VISITA DEL PRINCIPE GRAN MAESTRO A PALERMO - 21 e 22 Marzo 2026

La visita di SAR EMANUELE FILIBERTO a Palermo è principiata il 21 marzo con l’omaggio ai Caduti nella lotta alla criminalità mafiosa presso i luoghi consacrati dalla città al loro ricordo: dalla via dove fu consumato l’attentato al giudice Borsellino al “muro della legalità” con i loro ritratti. La presenza del Gran Maestro è coincisa con la celebrazione della “giornata nazionale della memoria e dell’impegno in ricordo delle vittime innocenti delle mafie” istituita nel 2017.

 

  


E’ seguito l’incontro con il Sindaco, prof. Roberto Lagalla presso Villa Niscemi, sede di rappresentanza della città: il Gran Maestro ha illustrato al primo Cittadino la missione assistenziale svolta dagli Ordini dinastici di Casa Savoia, ha firmato il Libro d’onore e ha potuto ammirare la residenza edificata nel XVIII nei pressi del parco della Favorita dai Valguarnera.
 
 



Successivamente si è portato presso il Teatro “Massimo”, intitolato ufficialmente nel 1875 a VITTORIO EMANUELE II: accompagnato dal Sovrintendente Marco Betta, ha visitato lo splendido edificio, opera dell’arch.
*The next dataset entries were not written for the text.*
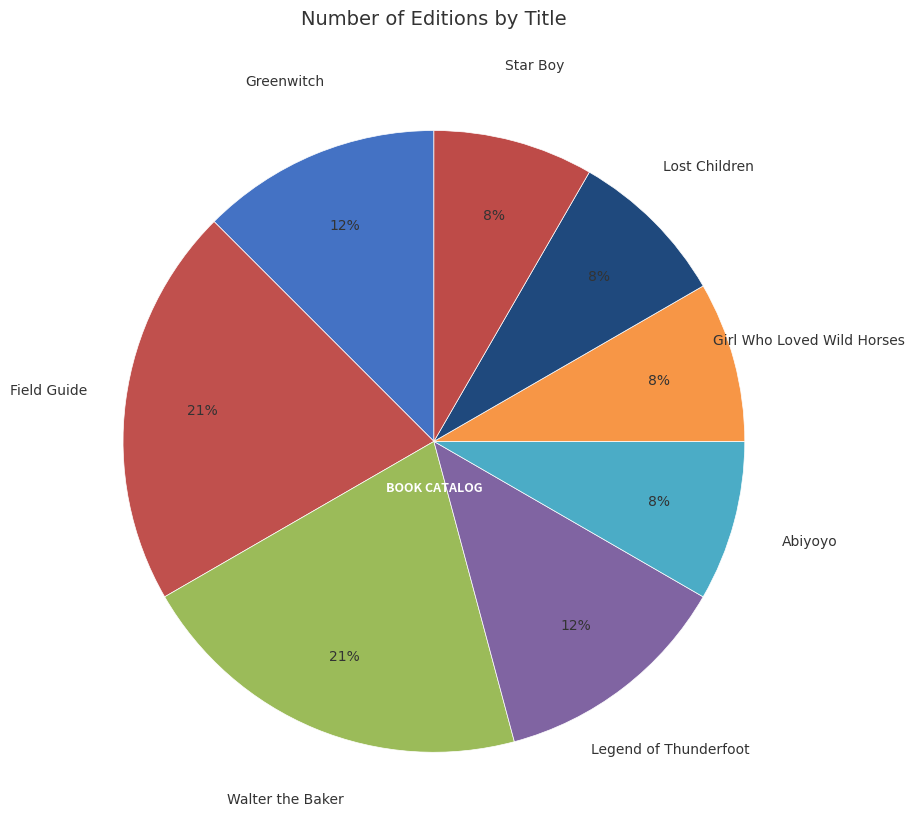

To the nearest percent, what is the difference between the largest and smallest slice percentages?

13%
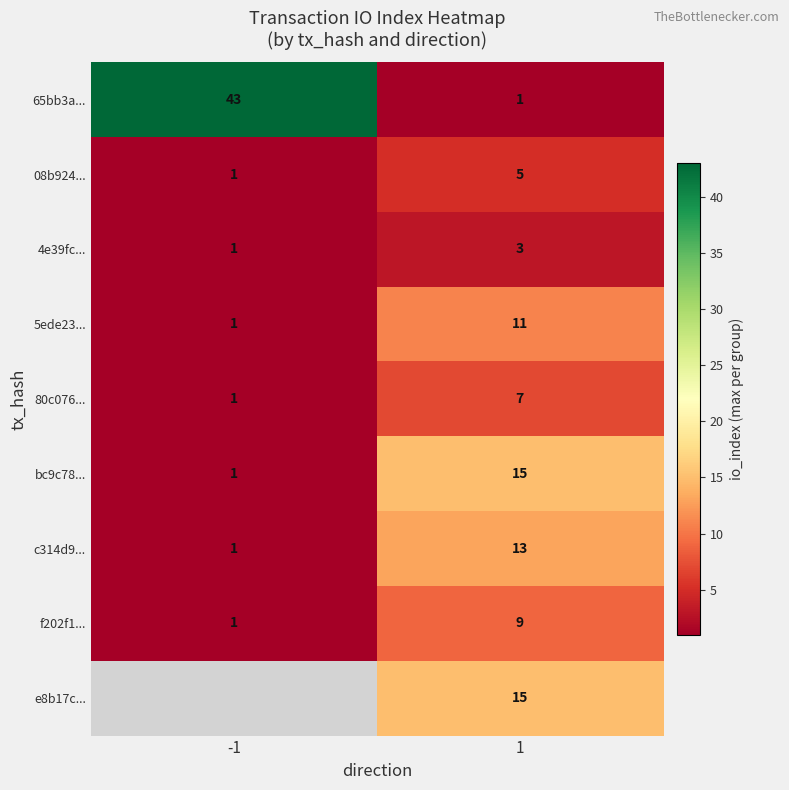

What is the maximum value for 80c076...?

7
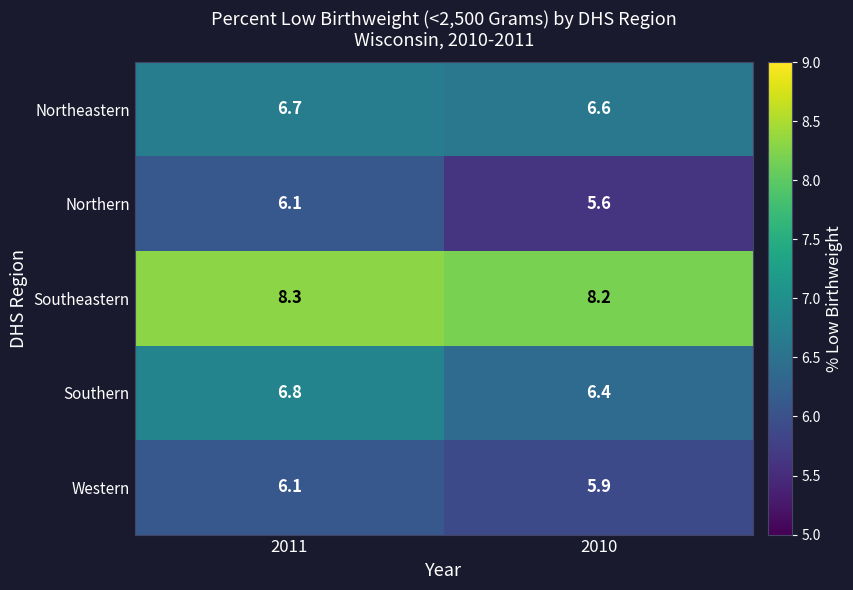

What is the sum of the Northern values at 2010 and 2011?

11.7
Ernesto Basile, che nel corso dei decenni aveva visto più volte presenti i Sovrani e i Principi sabaudi.

 




Nel pomeriggio, accompagnato dal Delegato della Sicilia e dal Vicario di Palermo, comm. Andrea Di Giovanna, si è recato presso la casa museo del beato Padre PINO PUGLISI, ucciso dalla criminalità mafiosa: accolto dai responsabili del CENTRO DI ACCOGLIENZA PADRE NOSTRO, che continua la straordinaria opera del sacerdote, ha visitato la sua abitazione divenuta un luogo di profonda spiritualità e di alto valore simbolico ed ha incontrato la comunità locale.



 

La conviviale, organizzata per la sera, ha visto riuniti in un clima di viva cordialità gli insigniti siciliani e numerose personalità che con la loro adesione hanno consentito di sostenere la raccolta fondi devoluta al Centro PADRE NOSTRO. La domenica S.A.R. è stato ricevuto dal prof. Giovan Battista Scaduto e dalla dott.ssa Rosaria Razete della “Fondazione Federico II”, che lo hanno accompagnato nella visita a Palazzo Reale, compendio della plurisecolare regalità del Regnum Siciliae, della cui corona fu insignito nel 1713 il duca di Savoia VITTORIO AMEDEO II consentendo alla dinastia di acquisire la dignità reale



Successivamente si è recato presso la sede del “Comando Militare dell’Esercito in Sicilia” allocata nell’edificio che collega Palazzo Reale alla PORTA NUOVA, edificata per decisione del vicerè Marcantonio Colonna: accolto dal gen. b. Francesco Principe, SAR ha potuto visitare gli storici ambienti del reparto che conservano pregevoli testimonianze delle tradizioni militari dell’isola legate al Regno d’Italia.


Con la visione della città di Palermo dalla terrazza di PORTA NUOVA si è conclusa la visita, dopo quella effettuata nel 2005, del Gran Maestro, nel corso della quale ha rilasciato numerose interviste ad emittenti regionali e a RAI TRE.